» **Record excerpts**
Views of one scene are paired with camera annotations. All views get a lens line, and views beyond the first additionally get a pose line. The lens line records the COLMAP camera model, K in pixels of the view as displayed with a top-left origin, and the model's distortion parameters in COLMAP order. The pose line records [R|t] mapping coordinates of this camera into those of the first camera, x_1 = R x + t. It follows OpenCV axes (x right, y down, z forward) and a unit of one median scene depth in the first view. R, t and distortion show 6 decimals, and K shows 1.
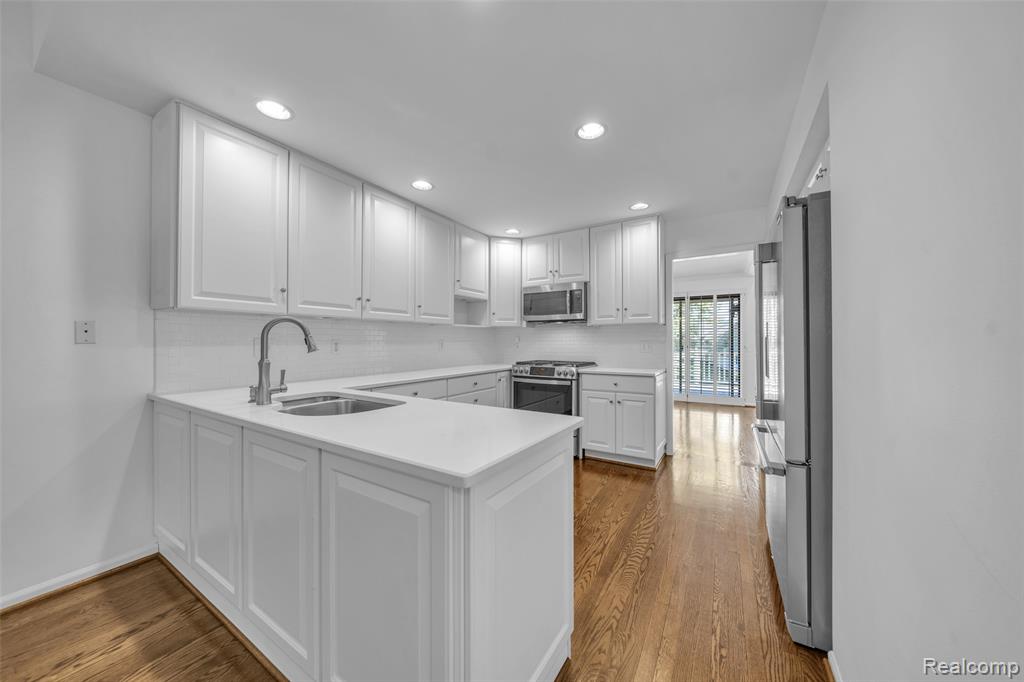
* * *
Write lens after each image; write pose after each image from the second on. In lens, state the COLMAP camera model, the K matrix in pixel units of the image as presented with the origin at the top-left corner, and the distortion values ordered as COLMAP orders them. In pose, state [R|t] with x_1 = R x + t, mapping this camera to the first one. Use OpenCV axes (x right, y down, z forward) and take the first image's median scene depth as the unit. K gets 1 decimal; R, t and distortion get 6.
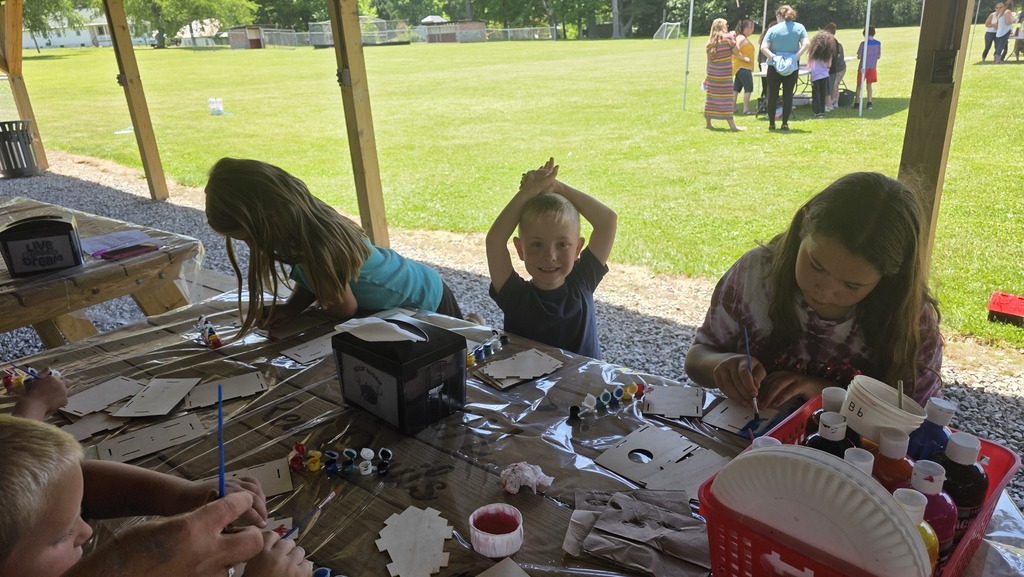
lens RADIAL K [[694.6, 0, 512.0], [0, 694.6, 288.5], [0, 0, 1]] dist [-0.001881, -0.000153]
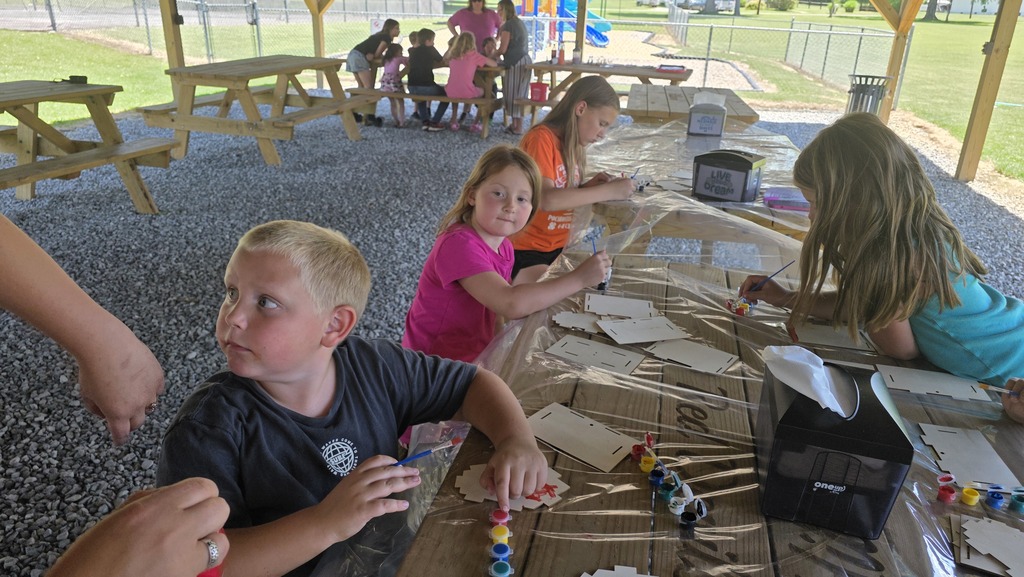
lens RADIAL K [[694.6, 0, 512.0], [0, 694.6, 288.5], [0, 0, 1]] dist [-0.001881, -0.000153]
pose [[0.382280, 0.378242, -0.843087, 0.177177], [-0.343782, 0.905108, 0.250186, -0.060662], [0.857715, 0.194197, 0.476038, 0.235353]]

» **Exercise goal**
Render everything from the line containing "Write lens after" down to the line containing "0.194197, 0.476038, 0.235353]]", both ends included, as a JSON list of strings with one string per line. Skip blank lines and leave out the pictures.

» **Answer box**
[
  "Write lens after each image; write pose after each image from the second on. In lens, state the COLMAP camera model, the K matrix in pixel units of the image as presented with the origin at the top-left corner, and the distortion values ordered as COLMAP orders them. In pose, state [R|t] with x_1 = R x + t, mapping this camera to the first one. Use OpenCV axes (x right, y down, z forward) and take the first image's median scene depth as the unit. K gets 1 decimal; R, t and distortion get 6.",
  "lens RADIAL K [[694.6, 0, 512.0], [0, 694.6, 288.5], [0, 0, 1]] dist [-0.001881, -0.000153]",
  "lens RADIAL K [[694.6, 0, 512.0], [0, 694.6, 288.5], [0, 0, 1]] dist [-0.001881, -0.000153]",
  "pose [[0.382280, 0.378242, -0.843087, 0.177177], [-0.343782, 0.905108, 0.250186, -0.060662], [0.857715, 0.194197, 0.476038, 0.235353]]"
]